◆ **DESCRIPTION OF THE TASK**
Reproduce the entries below exactly, but only from the line containing "włosy, brązowe oczy, niesamowity smród…" to the line containing "Mężczyźni nie wzięli tego do siebie. Dalej", inclusive.

◆ **DATA**
______________________________

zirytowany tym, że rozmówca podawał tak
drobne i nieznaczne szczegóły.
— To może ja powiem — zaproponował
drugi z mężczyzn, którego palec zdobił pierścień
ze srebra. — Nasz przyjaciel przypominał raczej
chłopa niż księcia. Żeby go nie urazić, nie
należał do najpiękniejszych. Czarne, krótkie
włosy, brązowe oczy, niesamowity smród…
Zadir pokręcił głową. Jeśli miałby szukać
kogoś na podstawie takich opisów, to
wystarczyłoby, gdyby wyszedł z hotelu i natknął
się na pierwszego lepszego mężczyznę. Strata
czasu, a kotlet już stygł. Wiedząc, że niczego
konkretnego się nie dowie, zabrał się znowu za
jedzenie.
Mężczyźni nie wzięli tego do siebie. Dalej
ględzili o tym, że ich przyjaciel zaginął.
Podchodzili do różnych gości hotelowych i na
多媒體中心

______________________________

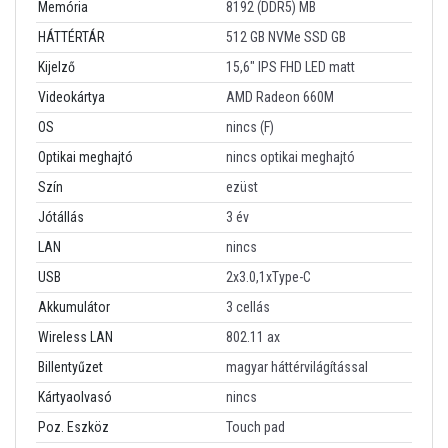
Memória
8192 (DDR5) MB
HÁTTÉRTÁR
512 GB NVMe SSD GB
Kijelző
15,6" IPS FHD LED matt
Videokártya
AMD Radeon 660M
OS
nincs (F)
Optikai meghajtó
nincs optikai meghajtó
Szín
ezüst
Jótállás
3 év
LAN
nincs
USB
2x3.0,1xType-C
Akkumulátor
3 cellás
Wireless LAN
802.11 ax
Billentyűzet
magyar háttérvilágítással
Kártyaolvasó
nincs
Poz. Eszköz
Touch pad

______________________________

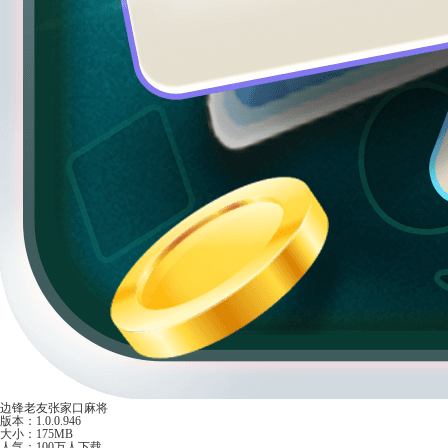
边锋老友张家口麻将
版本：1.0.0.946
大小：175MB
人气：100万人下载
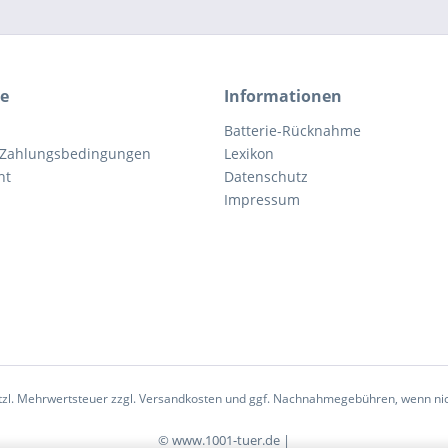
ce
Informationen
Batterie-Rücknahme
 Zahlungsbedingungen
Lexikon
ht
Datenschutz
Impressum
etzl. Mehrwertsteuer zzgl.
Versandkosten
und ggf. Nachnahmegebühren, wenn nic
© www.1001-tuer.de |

______________________________

◆ **THE ANSWER**
włosy, brązowe oczy, niesamowity smród…
Zadir pokręcił głową. Jeśli miałby szukać
kogoś na podstawie takich opisów, to
wystarczyłoby, gdyby wyszedł z hotelu i natknął
się na pierwszego lepszego mężczyznę. Strata
czasu, a kotlet już stygł. Wiedząc, że niczego
konkretnego się nie dowie, zabrał się znowu za
jedzenie.
Mężczyźni nie wzięli tego do siebie. Dalej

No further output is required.